第15話

 政さんはどうやらボクに気づかなかったらしく、そのまま店内に入って行った。



 こんなところで会うなんて。



 心臓がどきんってなったのは、うち以外のところで、しかも偶然なんて形で会っちゃったから。



 政さんを目で追う。



 どうしようか。

 もしかしたら、今からうちに夕飯を取りに来る?



 そう思って連絡が来ているかスマホを見ようとして、スマホがないことに気づいた。



「コウさん、変な心配をさせてしまってすみませんでした。ボクもう行きますね」

「え?」



 コウさんとの話はもう終わったし、政さんを抜きにしてももう帰るつもりだった。

 ボクはコウさんに頭を下げた。



 政さん、こんなところで何を買うんだろう。



 くるりと向きを変えて、ボクは政さんを追いかけるように店内に入った。

 みのってボクを呼ぶ声が背中に聞こえた気がしたけど、聞こえなかったフリをした。




「こんばんは、政さん。こんなところで何を買うおつもりですか?」

「ぬぅおっ………」



 政さんが居たのはお酒コーナーだった。

 冷えた缶のお酒がズラズラ並ぶガラスの扉の前で、どれにしようか悩んでるように見えた。

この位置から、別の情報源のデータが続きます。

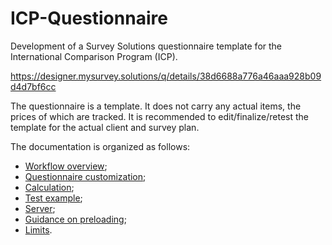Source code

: # ICP-Questionnaire
Development of a Survey Solutions questionnaire template for the International Comparison Program (ICP).

https://designer.mysurvey.solutions/q/details/38d6688a776a46aaa928b09d4d7bf6cc

The questionnaire is a template. It does not carry any actual items, the prices of which are tracked.
It is recommended to edit/finalize/retest the template for the actual client and survey plan.

The documentation is organized as follows:

- [Workflow overview](workflow.md);
- [Questionnaire customization](qx_customization.md);
- [Calculation](calculation.md);
- [Test example](test_example.md);
- [Server](server.md);
- [Guidance on preloading](preloading.md);
- [Limits](limits.md).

 ボクはそっと、足音を忍ばせて背後から近づいて、政さんの耳元で小さく聞いた。

 政さんは変な悲鳴を上げて、文字通り飛び上がった。

 あまりの驚きように、ボクは笑った。



「こんなところで会うなんて、奇遇ですね」

「キっ…キミっ………びびびっ…びっくりするじゃないかっ………」

「すみません。でも、ちゃんと入り口のとこで声掛けたんですよ?」



 政さんは、政さんのお父さんである辰さんと同じ小児科の先生で、総合病院に勤務してる。

 仕事帰りのスーツ姿。

 政さんのスーツは、少し前に秋冬物のスーツに変わった。

 お腹がぽっこり出てるものの、背が高く、厚みがあってわりとちゃんと筋肉もついている政さんの身体は、じつは結構ボク好みだったりする。………お腹以外は。

 コウさんの身体も鍛えられててイイと思うけど、ボク的には政さんの勝ち。



 まあそれは単純に、背の高さが大いに含まれているんだけどね。



 ボクより高いか、ボクより低いか。

 政さんはボクより少し高くて、コウさんはボクより少し低い。



「そうだったか。まったく気づかなかった。すまぬ」

「それはいいんですけど………。政さんもしかしてお酒を買おうとしてます?」

「えっ…と、だな。これはその………」



 図星。



 政さんの視線が忙しい。

 右上を見たり左上を見たり、上を見たり下を見たり。



「政さん」

「………酒、だな」



 最近、飲む量を減らしていると聞いた。

 ボクが作る料理を気に入ってくれて、身体の調子が整ってきたとも。



 それなのに、お酒って。



「水筒にほうじ茶を入れてあげますから、お酒はやめましょう?」

「………」



 政さんは、少しの間ボクとお酒を交互に見て悩んでから、静かに小さく息を吐いた。



「キミには敵わん」



 どきん。



 政さんがボクに向けた優しい目に、心臓が大きく鼓動した。